SOURCE DATA –
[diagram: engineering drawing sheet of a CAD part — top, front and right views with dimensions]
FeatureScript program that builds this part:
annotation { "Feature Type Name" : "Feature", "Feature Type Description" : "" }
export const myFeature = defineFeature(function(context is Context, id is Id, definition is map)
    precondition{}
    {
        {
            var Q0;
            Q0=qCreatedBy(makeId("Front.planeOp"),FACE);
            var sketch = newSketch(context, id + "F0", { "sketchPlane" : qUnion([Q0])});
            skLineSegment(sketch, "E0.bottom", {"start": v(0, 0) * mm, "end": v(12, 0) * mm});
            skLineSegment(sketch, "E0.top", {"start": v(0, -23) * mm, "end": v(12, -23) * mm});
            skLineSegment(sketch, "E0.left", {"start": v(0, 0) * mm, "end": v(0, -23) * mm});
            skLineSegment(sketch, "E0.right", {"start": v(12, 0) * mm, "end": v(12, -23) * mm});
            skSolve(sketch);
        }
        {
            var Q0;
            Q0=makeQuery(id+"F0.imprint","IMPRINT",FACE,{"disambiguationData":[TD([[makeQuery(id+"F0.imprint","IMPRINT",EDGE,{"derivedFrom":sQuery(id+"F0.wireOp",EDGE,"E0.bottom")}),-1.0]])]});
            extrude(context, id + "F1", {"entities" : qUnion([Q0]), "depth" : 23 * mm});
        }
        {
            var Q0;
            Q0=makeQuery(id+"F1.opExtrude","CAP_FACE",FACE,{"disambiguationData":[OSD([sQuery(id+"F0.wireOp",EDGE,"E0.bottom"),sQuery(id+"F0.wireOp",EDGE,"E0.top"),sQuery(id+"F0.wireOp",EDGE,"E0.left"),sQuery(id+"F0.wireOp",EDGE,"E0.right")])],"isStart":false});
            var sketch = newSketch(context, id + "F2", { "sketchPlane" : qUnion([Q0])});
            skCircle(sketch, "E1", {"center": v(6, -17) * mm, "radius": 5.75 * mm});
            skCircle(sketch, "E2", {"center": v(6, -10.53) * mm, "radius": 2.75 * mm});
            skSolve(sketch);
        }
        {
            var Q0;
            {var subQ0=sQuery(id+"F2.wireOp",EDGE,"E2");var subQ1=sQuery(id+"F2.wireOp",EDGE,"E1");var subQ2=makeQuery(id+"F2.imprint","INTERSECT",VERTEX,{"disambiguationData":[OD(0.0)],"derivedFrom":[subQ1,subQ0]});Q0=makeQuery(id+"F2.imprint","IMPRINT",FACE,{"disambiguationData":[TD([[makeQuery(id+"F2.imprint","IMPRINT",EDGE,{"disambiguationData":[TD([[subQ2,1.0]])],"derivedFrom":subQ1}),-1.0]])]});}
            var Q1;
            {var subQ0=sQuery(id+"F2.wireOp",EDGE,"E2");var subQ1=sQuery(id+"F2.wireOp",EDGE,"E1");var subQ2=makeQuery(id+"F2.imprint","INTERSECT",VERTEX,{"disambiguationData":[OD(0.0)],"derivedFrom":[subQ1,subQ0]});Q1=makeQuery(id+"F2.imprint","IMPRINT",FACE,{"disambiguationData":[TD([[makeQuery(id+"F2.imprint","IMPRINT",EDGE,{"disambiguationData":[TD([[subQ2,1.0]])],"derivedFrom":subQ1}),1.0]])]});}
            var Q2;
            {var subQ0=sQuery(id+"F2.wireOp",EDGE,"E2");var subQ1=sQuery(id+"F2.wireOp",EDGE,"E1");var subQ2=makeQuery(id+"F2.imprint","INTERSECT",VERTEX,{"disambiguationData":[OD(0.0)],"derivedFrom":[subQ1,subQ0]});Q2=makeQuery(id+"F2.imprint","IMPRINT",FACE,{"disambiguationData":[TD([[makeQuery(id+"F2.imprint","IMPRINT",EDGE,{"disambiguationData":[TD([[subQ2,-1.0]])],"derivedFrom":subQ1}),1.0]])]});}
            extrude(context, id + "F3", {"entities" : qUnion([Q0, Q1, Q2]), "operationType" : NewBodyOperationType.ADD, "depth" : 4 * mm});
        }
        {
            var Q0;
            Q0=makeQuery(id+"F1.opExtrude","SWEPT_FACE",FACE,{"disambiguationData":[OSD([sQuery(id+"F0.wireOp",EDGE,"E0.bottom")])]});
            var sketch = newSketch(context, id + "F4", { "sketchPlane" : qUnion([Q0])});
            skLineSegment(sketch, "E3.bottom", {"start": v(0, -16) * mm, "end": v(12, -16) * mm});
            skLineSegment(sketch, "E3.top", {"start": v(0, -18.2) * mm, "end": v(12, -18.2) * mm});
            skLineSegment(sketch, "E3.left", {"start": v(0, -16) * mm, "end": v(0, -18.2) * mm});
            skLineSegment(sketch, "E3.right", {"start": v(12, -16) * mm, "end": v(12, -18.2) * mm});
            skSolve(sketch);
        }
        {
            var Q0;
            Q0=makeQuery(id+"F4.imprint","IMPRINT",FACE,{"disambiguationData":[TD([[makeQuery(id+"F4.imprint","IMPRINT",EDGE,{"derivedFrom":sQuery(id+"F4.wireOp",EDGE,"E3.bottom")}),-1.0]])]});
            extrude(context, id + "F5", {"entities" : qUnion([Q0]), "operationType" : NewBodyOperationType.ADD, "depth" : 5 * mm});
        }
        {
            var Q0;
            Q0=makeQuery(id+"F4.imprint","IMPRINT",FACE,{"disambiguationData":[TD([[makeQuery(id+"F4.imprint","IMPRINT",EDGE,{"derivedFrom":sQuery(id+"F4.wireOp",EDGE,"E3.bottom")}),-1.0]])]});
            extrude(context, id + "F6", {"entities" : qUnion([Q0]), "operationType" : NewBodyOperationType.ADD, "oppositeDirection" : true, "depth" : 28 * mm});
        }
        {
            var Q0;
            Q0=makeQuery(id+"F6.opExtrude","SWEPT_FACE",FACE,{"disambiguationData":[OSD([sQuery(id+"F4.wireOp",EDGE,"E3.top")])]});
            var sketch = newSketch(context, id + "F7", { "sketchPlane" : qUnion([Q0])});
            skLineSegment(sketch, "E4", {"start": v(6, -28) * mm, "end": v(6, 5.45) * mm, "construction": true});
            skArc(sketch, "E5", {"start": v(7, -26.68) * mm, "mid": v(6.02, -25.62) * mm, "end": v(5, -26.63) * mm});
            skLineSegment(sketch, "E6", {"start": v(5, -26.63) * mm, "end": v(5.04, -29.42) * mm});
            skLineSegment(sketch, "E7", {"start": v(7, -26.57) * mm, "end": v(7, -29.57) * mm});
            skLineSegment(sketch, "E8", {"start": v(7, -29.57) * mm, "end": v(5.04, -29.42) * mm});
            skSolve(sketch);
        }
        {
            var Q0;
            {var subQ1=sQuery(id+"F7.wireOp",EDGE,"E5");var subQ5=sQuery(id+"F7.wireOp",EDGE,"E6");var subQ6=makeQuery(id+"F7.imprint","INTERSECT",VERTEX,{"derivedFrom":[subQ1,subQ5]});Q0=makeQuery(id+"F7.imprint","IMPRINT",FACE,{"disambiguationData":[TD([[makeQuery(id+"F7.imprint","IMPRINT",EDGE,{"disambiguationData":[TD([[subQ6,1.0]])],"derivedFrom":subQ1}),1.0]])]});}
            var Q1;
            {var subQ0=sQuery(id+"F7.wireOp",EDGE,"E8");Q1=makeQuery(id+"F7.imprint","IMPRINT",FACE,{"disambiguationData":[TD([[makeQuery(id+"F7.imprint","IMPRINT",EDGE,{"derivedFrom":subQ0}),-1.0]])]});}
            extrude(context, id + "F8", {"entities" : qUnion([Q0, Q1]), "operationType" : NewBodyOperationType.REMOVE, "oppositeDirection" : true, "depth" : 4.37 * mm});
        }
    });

DIRECTIONS FOR THIS TASK – Report every line of the records that contains the string "center", copying each such line in full. Case counts.

RESPONSE BELOW –
            skCircle(sketch, "E1", {"center": v(6, -17) * mm, "radius": 5.75 * mm});
            skCircle(sketch, "E2", {"center": v(6, -10.53) * mm, "radius": 2.75 * mm});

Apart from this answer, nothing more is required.